The Senate is now considering its ethics reform bill (S1 The House has already passed 14 separate ethics reform bills, which Speaker Jay Lucas (R-Hartsville) has compiled into an Omnibus House Ethics Bill. (H3722) H3722 will be going to the Senate shortly.
The major reforms common to both S1 and H3722 are
- A ban on leadership PACS used by past house officials, such as Former Speaker Bobby Harrell (who was convicted of criminal charges), as political slush funds.
- A requirement that political groups which spend money on television ads and mailings to support or oppose state and local candidates file disclosure statements on the source of income.
- A new enforcement mechanism for ethics law, which provides arms-length enforcement in the cases involving state legislators.
Common Cause South Carolina backs all of these reforms and has been actively lobbying such reforms for years at the State House.
The 1991 Ethics Act, which was in large part designed and lobbied by Common Cause SC in the aftermath of Operation Lost Trust, was an excellent law when passed. However, over 20+ years it has become obsolete. Special interests and politicians devised new ways to collect and use political funds. Furthermore, the Legislative Ethics Committee designed in the Act had always been prone to conflicts of interest.
The most controversial issue now delaying the progression of S1 in the Senate is the provision of the bill which would limit infestation of ethics complaints against legislators to the State Ethics Commission. Sen. Luke Rankin (R-Horry) had proposed an amendment to give investigative authority over such complaints to a new joint legislative ethics committee, which would include 2 committee members selected by the Senate, two more selected by the House, and four appointed by the Governor.
I am of the opinion that either the State Ethics Commission or the Rankin designed Legislative Ethics Committee would be satisfactory.
The South Carolina Supreme Court decision in the Harrell-Wilson case in 2014 makes it clear that any complaint alleging criminal conduct by the legislature may be taken directly to the Attorney General and need not be filed with any legislative ethics committee prior to going to the Attorney General.
In addition to the major reforms relating to leadership PACS, “dark money” disclosure, and the Attorney General’s independent criminal investigate powers, Common Cause South Carolina strongly advocates for a state whistleblower bill.
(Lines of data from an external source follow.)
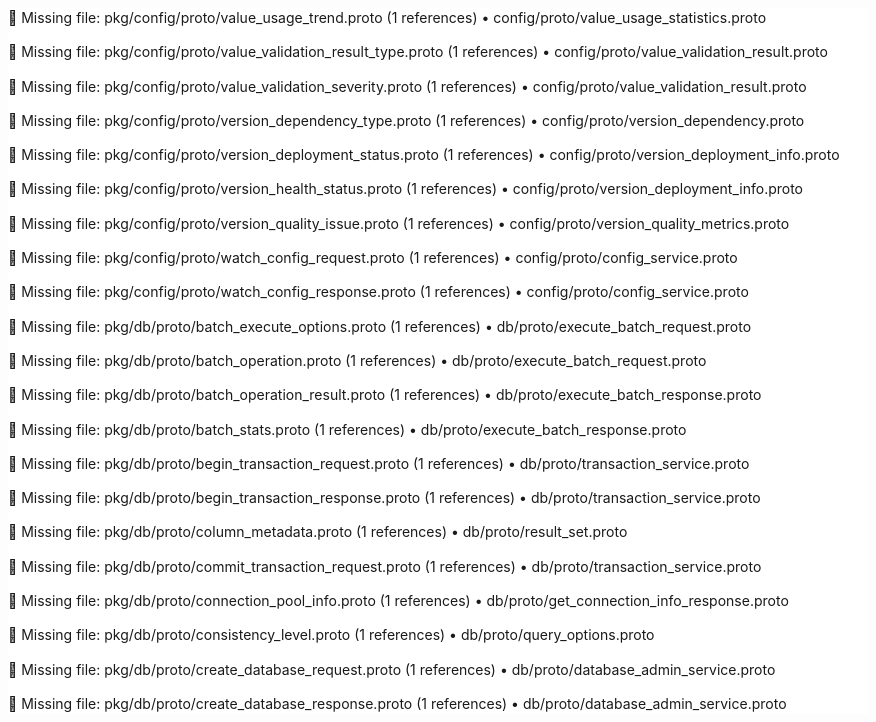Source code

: 📁 Missing file: pkg/config/proto/value_usage_trend.proto (1 references) • config/proto/value_usage_statistics.proto

📁 Missing file: pkg/config/proto/value_validation_result_type.proto (1 references) • config/proto/value_validation_result.proto

📁 Missing file: pkg/config/proto/value_validation_severity.proto (1 references) • config/proto/value_validation_result.proto

📁 Missing file: pkg/config/proto/version_dependency_type.proto (1 references) • config/proto/version_dependency.proto

📁 Missing file: pkg/config/proto/version_deployment_status.proto (1 references) • config/proto/version_deployment_info.proto

📁 Missing file: pkg/config/proto/version_health_status.proto (1 references) • config/proto/version_deployment_info.proto

📁 Missing file: pkg/config/proto/version_quality_issue.proto (1 references) • config/proto/version_quality_metrics.proto

📁 Missing file: pkg/config/proto/watch_config_request.proto (1 references) • config/proto/config_service.proto

📁 Missing file: pkg/config/proto/watch_config_response.proto (1 references) • config/proto/config_service.proto

📁 Missing file: pkg/db/proto/batch_execute_options.proto (1 references) • db/proto/execute_batch_request.proto

📁 Missing file: pkg/db/proto/batch_operation.proto (1 references) • db/proto/execute_batch_request.proto

📁 Missing file: pkg/db/proto/batch_operation_result.proto (1 references) • db/proto/execute_batch_response.proto

📁 Missing file: pkg/db/proto/batch_stats.proto (1 references) • db/proto/execute_batch_response.proto

📁 Missing file: pkg/db/proto/begin_transaction_request.proto (1 references) • db/proto/transaction_service.proto

📁 Missing file: pkg/db/proto/begin_transaction_response.proto (1 references) • db/proto/transaction_service.proto

📁 Missing file: pkg/db/proto/column_metadata.proto (1 references) • db/proto/result_set.proto

📁 Missing file: pkg/db/proto/commit_transaction_request.proto (1 references) • db/proto/transaction_service.proto

📁 Missing file: pkg/db/proto/connection_pool_info.proto (1 references) • db/proto/get_connection_info_response.proto

📁 Missing file: pkg/db/proto/consistency_level.proto (1 references) • db/proto/query_options.proto

📁 Missing file: pkg/db/proto/create_database_request.proto (1 references) • db/proto/database_admin_service.proto

📁 Missing file: pkg/db/proto/create_database_response.proto (1 references) • db/proto/database_admin_service.proto
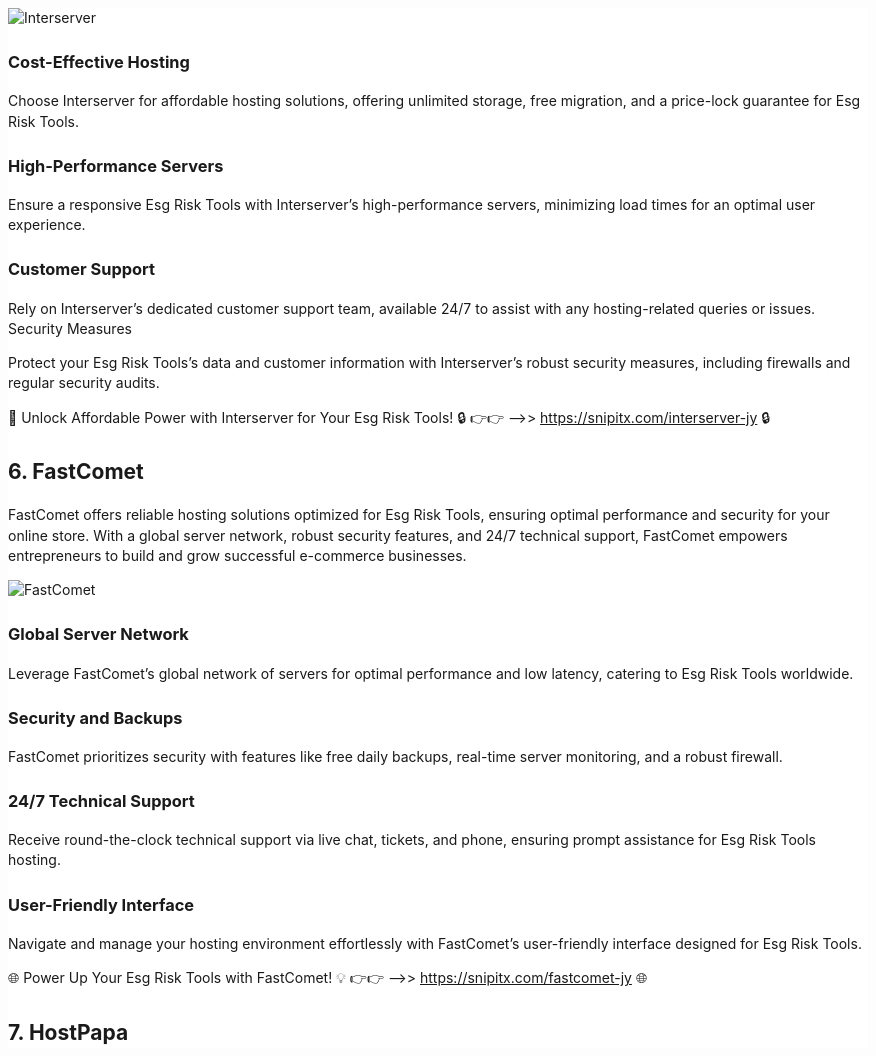 ![Interserver](https://i.imgur.com/OM5dOEW.jpeg "Interserver Hosting")

### Cost-Effective Hosting
Choose Interserver for affordable hosting solutions, offering unlimited storage, free migration, and a price-lock guarantee for Esg Risk Tools.

### High-Performance Servers
Ensure a responsive Esg Risk Tools with Interserver’s high-performance servers, minimizing load times for an optimal user experience.

### Customer Support
Rely on Interserver’s dedicated customer support team, available 24/7 to assist with any hosting-related queries or issues.
Security Measures

Protect your Esg Risk Tools’s data and customer information with Interserver’s robust security measures, including firewalls and regular security audits.

💸 Unlock Affordable Power with Interserver for Your Esg Risk Tools! 🔒
👉👉 -->> https://snipitx.com/interserver-jy 🔒

## 6. FastComet

FastComet offers reliable hosting solutions optimized for Esg Risk Tools, ensuring optimal performance and security for your online store. With a global server network, robust security features, and 24/7 technical support, FastComet empowers entrepreneurs to build and grow successful e-commerce businesses.

![FastComet](https://i.imgur.com/7qgXuWp.png "FastComet Hosting")

### Global Server Network
Leverage FastComet’s global network of servers for optimal performance and low latency, catering to Esg Risk Tools worldwide.

### Security and Backups
FastComet prioritizes security with features like free daily backups, real-time server monitoring, and a robust firewall.

### 24/7 Technical Support
Receive round-the-clock technical support via live chat, tickets, and phone, ensuring prompt assistance for Esg Risk Tools hosting.

### User-Friendly Interface
Navigate and manage your hosting environment effortlessly with FastComet’s user-friendly interface designed for Esg Risk Tools.

🌐 Power Up Your Esg Risk Tools with FastComet! 💡
👉👉 -->> https://snipitx.com/fastcomet-jy 🌐

## 7. HostPapa
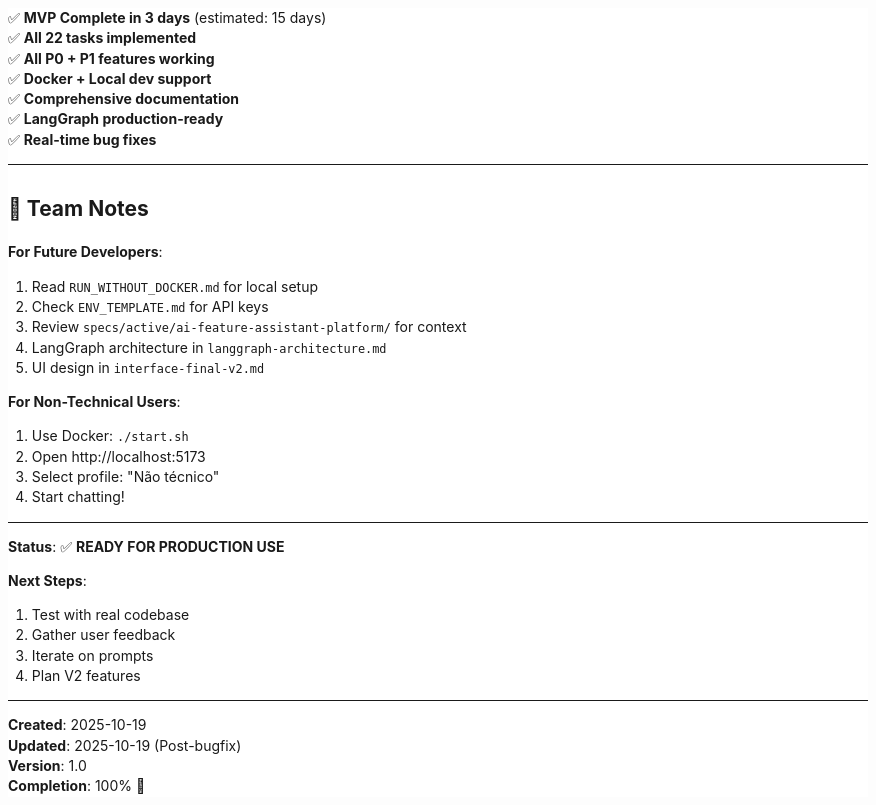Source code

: ✅ **MVP Complete in 3 days** (estimated: 15 days)  
✅ **All 22 tasks implemented**  
✅ **All P0 + P1 features working**  
✅ **Docker + Local dev support**  
✅ **Comprehensive documentation**  
✅ **LangGraph production-ready**  
✅ **Real-time bug fixes**  

---

## 👥 Team Notes

**For Future Developers**:
1. Read `RUN_WITHOUT_DOCKER.md` for local setup
2. Check `ENV_TEMPLATE.md` for API keys
3. Review `specs/active/ai-feature-assistant-platform/` for context
4. LangGraph architecture in `langgraph-architecture.md`
5. UI design in `interface-final-v2.md`

**For Non-Technical Users**:
1. Use Docker: `./start.sh`
2. Open http://localhost:5173
3. Select profile: "Não técnico"
4. Start chatting!

---

**Status**: ✅ **READY FOR PRODUCTION USE**

**Next Steps**:
1. Test with real codebase
2. Gather user feedback
3. Iterate on prompts
4. Plan V2 features

---

**Created**: 2025-10-19  
**Updated**: 2025-10-19 (Post-bugfix)  
**Version**: 1.0  
**Completion**: 100% 🎉

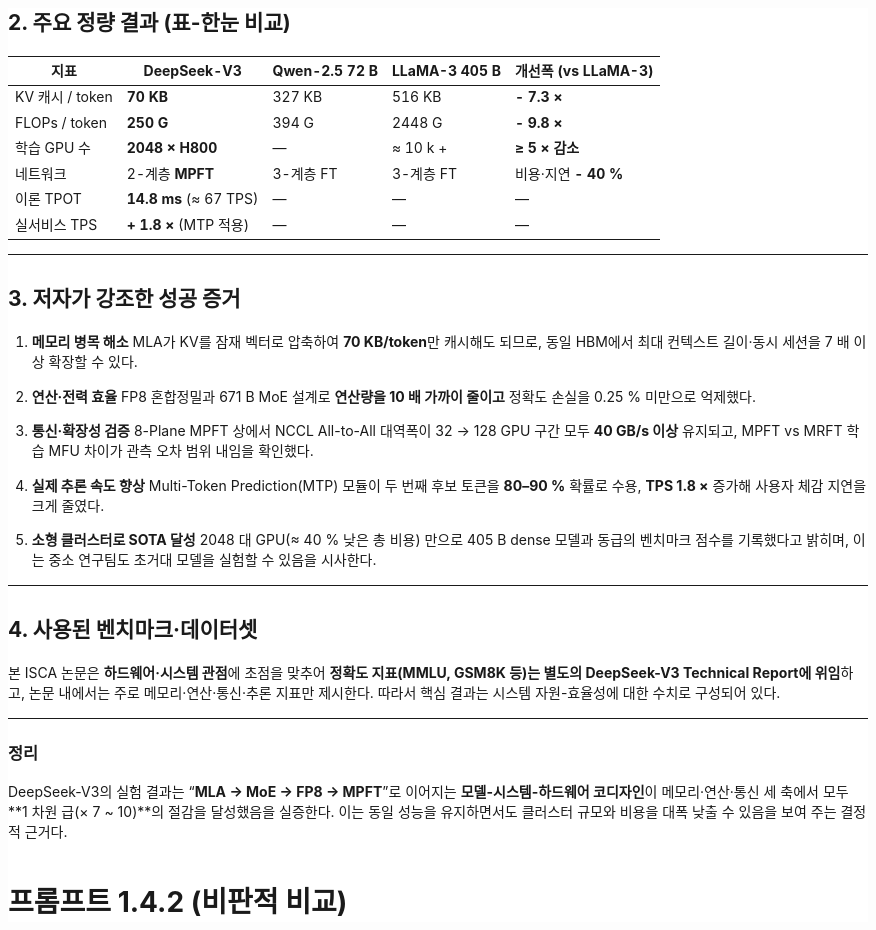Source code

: 
## 2. 주요 정량 결과 (표-한눈 비교)

| 지표            | DeepSeek-V3            | Qwen-2.5 72 B | LLaMA-3 405 B | 개선폭 (vs LLaMA-3)  |
| ------------- | ---------------------- | ------------- | ------------- | ----------------- |
| KV 캐시 / token | **70 KB**              | 327 KB        | 516 KB        | **- 7.3 ×**       |
| FLOPs / token | **250 G**              | 394 G         | 2448 G        | **- 9.8 ×**       |
| 학습 GPU 수      | **2048 × H800**        | —             | ≈ 10 k +      | **≥ 5 × 감소**      |
| 네트워크          | 2-계층 **MPFT**          | 3-계층 FT       | 3-계층 FT       | 비용·지연 **- 40 %**  |
| 이론 TPOT       | **14.8 ms** (≈ 67 TPS) | —             | —             | —                 |
| 실서비스 TPS      | **+ 1.8 ×** (MTP 적용)   | —             | —             | —                 |

---

## 3. 저자가 강조한 성공 증거

1. **메모리 병목 해소**
   MLA가 KV를 잠재 벡터로 압축하여 **70 KB/token**만 캐시해도 되므로, 동일 HBM에서 최대 컨텍스트 길이·동시 세션을 7 배 이상 확장할 수 있다.&#x20;

2. **연산·전력 효율**
   FP8 혼합정밀과 671 B MoE 설계로 **연산량을 10 배 가까이 줄이고** 정확도 손실을 0.25 % 미만으로 억제했다.&#x20;

3. **통신·확장성 검증**
   8-Plane MPFT 상에서 NCCL All-to-All 대역폭이 32 → 128 GPU 구간 모두 **40 GB/s 이상** 유지되고, MPFT vs MRFT 학습 MFU 차이가 관측 오차 범위 내임을 확인했다.&#x20;

4. **실제 추론 속도 향상**
   Multi-Token Prediction(MTP) 모듈이 두 번째 후보 토큰을 **80–90 %** 확률로 수용, **TPS 1.8 ×** 증가해 사용자 체감 지연을 크게 줄였다.&#x20;

5. **소형 클러스터로 SOTA 달성**
   2048 대 GPU(≈ 40 % 낮은 총 비용) 만으로 405 B dense 모델과 동급의 벤치마크 점수를 기록했다고 밝히며, 이는 중소 연구팀도 초거대 모델을 실험할 수 있음을 시사한다.&#x20;

---

## 4. 사용된 벤치마크·데이터셋

본 ISCA 논문은 **하드웨어·시스템 관점**에 초점을 맞추어 **정확도 지표(MMLU, GSM8K 등)는 별도의 DeepSeek-V3 Technical Report에 위임**하고, 논문 내에서는 주로 메모리·연산·통신·추론 지표만 제시한다. 따라서 핵심 결과는 시스템 자원-효율성에 대한 수치로 구성되어 있다.&#x20;

---

### 정리

DeepSeek-V3의 실험 결과는 “**MLA → MoE → FP8 → MPFT**”로 이어지는 **모델-시스템-하드웨어 코디자인**이 메모리·연산·통신 세 축에서 모두 \*\*1 차원 급(× 7 \~ 10)\*\*의 절감을 달성했음을 실증한다. 이는 동일 성능을 유지하면서도 클러스터 규모와 비용을 대폭 낮출 수 있음을 보여 주는 결정적 근거다.


# 프롬프트 1.4.2 (비판적 비교)
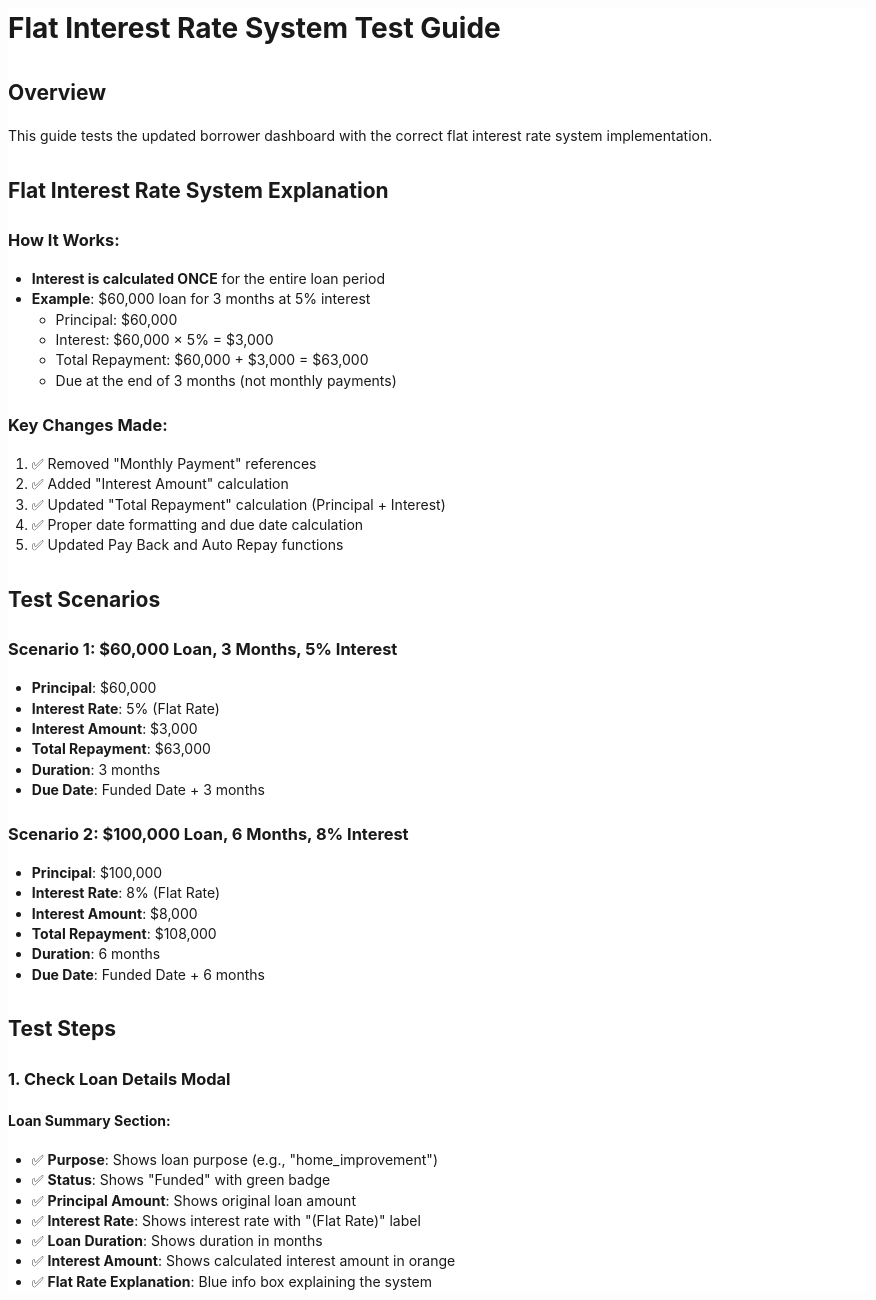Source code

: # Flat Interest Rate System Test Guide

## Overview
This guide tests the updated borrower dashboard with the correct flat interest rate system implementation.

## Flat Interest Rate System Explanation

### **How It Works:**
- **Interest is calculated ONCE** for the entire loan period
- **Example**: $60,000 loan for 3 months at 5% interest
  - Principal: $60,000
  - Interest: $60,000 × 5% = $3,000
  - Total Repayment: $60,000 + $3,000 = $63,000
  - Due at the end of 3 months (not monthly payments)

### **Key Changes Made:**
1. ✅ Removed "Monthly Payment" references
2. ✅ Added "Interest Amount" calculation
3. ✅ Updated "Total Repayment" calculation (Principal + Interest)
4. ✅ Proper date formatting and due date calculation
5. ✅ Updated Pay Back and Auto Repay functions

## Test Scenarios

### **Scenario 1: $60,000 Loan, 3 Months, 5% Interest**
- **Principal**: $60,000
- **Interest Rate**: 5% (Flat Rate)
- **Interest Amount**: $3,000
- **Total Repayment**: $63,000
- **Duration**: 3 months
- **Due Date**: Funded Date + 3 months

### **Scenario 2: $100,000 Loan, 6 Months, 8% Interest**
- **Principal**: $100,000
- **Interest Rate**: 8% (Flat Rate)
- **Interest Amount**: $8,000
- **Total Repayment**: $108,000
- **Duration**: 6 months
- **Due Date**: Funded Date + 6 months

## Test Steps

### **1. Check Loan Details Modal**

#### **Loan Summary Section:**
- ✅ **Purpose**: Shows loan purpose (e.g., "home_improvement")
- ✅ **Status**: Shows "Funded" with green badge
- ✅ **Principal Amount**: Shows original loan amount
- ✅ **Interest Rate**: Shows interest rate with "(Flat Rate)" label
- ✅ **Loan Duration**: Shows duration in months
- ✅ **Interest Amount**: Shows calculated interest amount in orange
- ✅ **Flat Rate Explanation**: Blue info box explaining the system
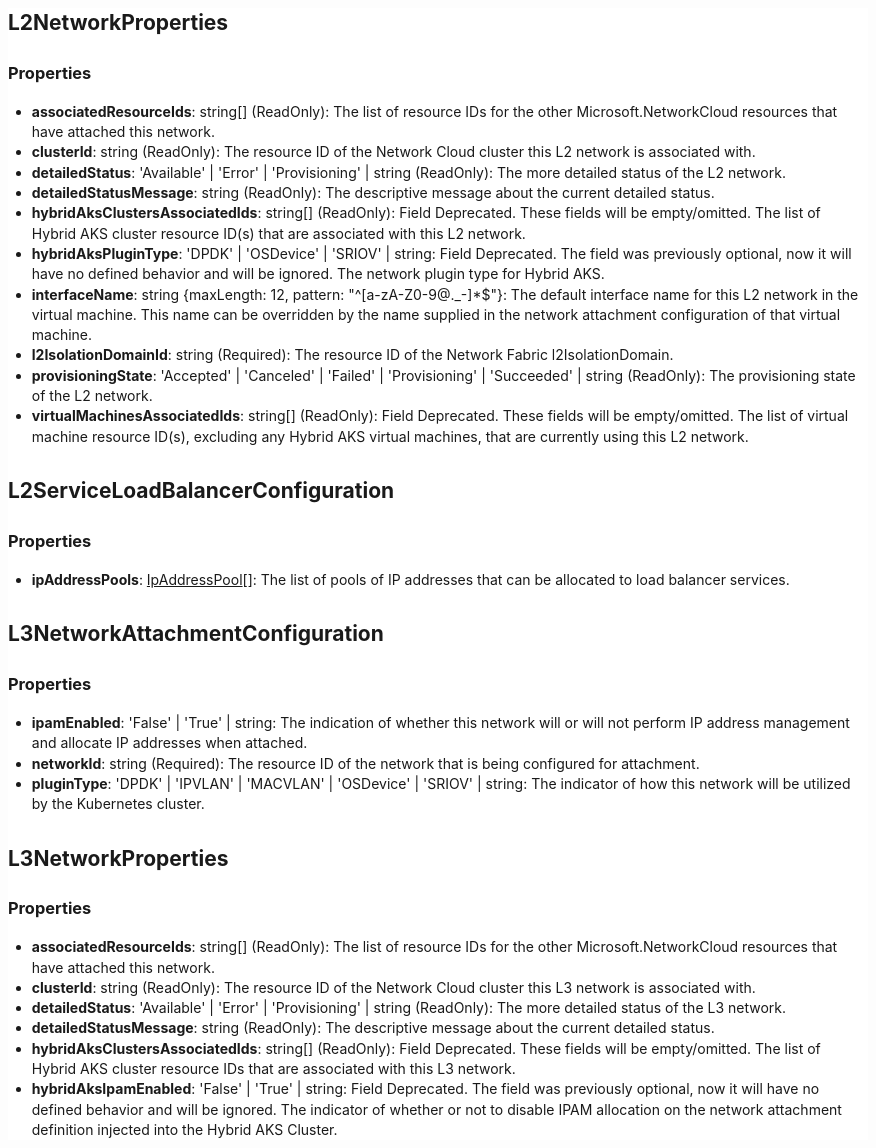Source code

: ## L2NetworkProperties
### Properties
* **associatedResourceIds**: string[] (ReadOnly): The list of resource IDs for the other Microsoft.NetworkCloud resources that have attached this network.
* **clusterId**: string (ReadOnly): The resource ID of the Network Cloud cluster this L2 network is associated with.
* **detailedStatus**: 'Available' | 'Error' | 'Provisioning' | string (ReadOnly): The more detailed status of the L2 network.
* **detailedStatusMessage**: string (ReadOnly): The descriptive message about the current detailed status.
* **hybridAksClustersAssociatedIds**: string[] (ReadOnly): Field Deprecated. These fields will be empty/omitted. The list of Hybrid AKS cluster resource ID(s) that are associated with this L2 network.
* **hybridAksPluginType**: 'DPDK' | 'OSDevice' | 'SRIOV' | string: Field Deprecated. The field was previously optional, now it will have no defined behavior and will be ignored. The network plugin type for Hybrid AKS.
* **interfaceName**: string {maxLength: 12, pattern: "^[a-zA-Z0-9@._-]*$"}: The default interface name for this L2 network in the virtual machine. This name can be overridden by the name supplied in the network attachment configuration of that virtual machine.
* **l2IsolationDomainId**: string (Required): The resource ID of the Network Fabric l2IsolationDomain.
* **provisioningState**: 'Accepted' | 'Canceled' | 'Failed' | 'Provisioning' | 'Succeeded' | string (ReadOnly): The provisioning state of the L2 network.
* **virtualMachinesAssociatedIds**: string[] (ReadOnly): Field Deprecated. These fields will be empty/omitted. The list of virtual machine resource ID(s), excluding any Hybrid AKS virtual machines, that are currently using this L2 network.

## L2ServiceLoadBalancerConfiguration
### Properties
* **ipAddressPools**: [IpAddressPool](#ipaddresspool)[]: The list of pools of IP addresses that can be allocated to load balancer services.

## L3NetworkAttachmentConfiguration
### Properties
* **ipamEnabled**: 'False' | 'True' | string: The indication of whether this network will or will not perform IP address management and allocate IP addresses when attached.
* **networkId**: string (Required): The resource ID of the network that is being configured for attachment.
* **pluginType**: 'DPDK' | 'IPVLAN' | 'MACVLAN' | 'OSDevice' | 'SRIOV' | string: The indicator of how this network will be utilized by the Kubernetes cluster.

## L3NetworkProperties
### Properties
* **associatedResourceIds**: string[] (ReadOnly): The list of resource IDs for the other Microsoft.NetworkCloud resources that have attached this network.
* **clusterId**: string (ReadOnly): The resource ID of the Network Cloud cluster this L3 network is associated with.
* **detailedStatus**: 'Available' | 'Error' | 'Provisioning' | string (ReadOnly): The more detailed status of the L3 network.
* **detailedStatusMessage**: string (ReadOnly): The descriptive message about the current detailed status.
* **hybridAksClustersAssociatedIds**: string[] (ReadOnly): Field Deprecated. These fields will be empty/omitted. The list of Hybrid AKS cluster resource IDs that are associated with this L3 network.
* **hybridAksIpamEnabled**: 'False' | 'True' | string: Field Deprecated. The field was previously optional, now it will have no defined behavior and will be ignored. The indicator of whether or not to disable IPAM allocation on the network attachment definition injected into the Hybrid AKS Cluster.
Representative Laurie Funderburk (D-Kershaw) proposed a state whistleblower bill in H. 3048. Sen. Vincent Sheheen (D-Kershaw) has also proposed a whistleblower bill in the Senate. The proposed whistleblower bill would protect state and local government employees against retaliation for exposing embezzlement, theft, fraud, and waste relating to public assets. It would also provide a financial reward to whistleblowers in cases where state or local government recovered funds.
We encourage all citizens of South Carolina to follow the progress of the bills and contact their Senators, Representatives, and Governor Haley to indicate their opinion about the merits of the bills.
The recent scandal involving Lieutenant Governor Ard, Speaker Harrell, and nine South Carolina sheriffs accused of crimes have focused the attention of the Governor, Attorney General, the General Assembly, the media, and the citizens of the urgent need for ethics reform and aggressive ethics reforms.
Common Cause South Carolina continues to play a leading role in the campaign to clean up local and state government in South Carolina.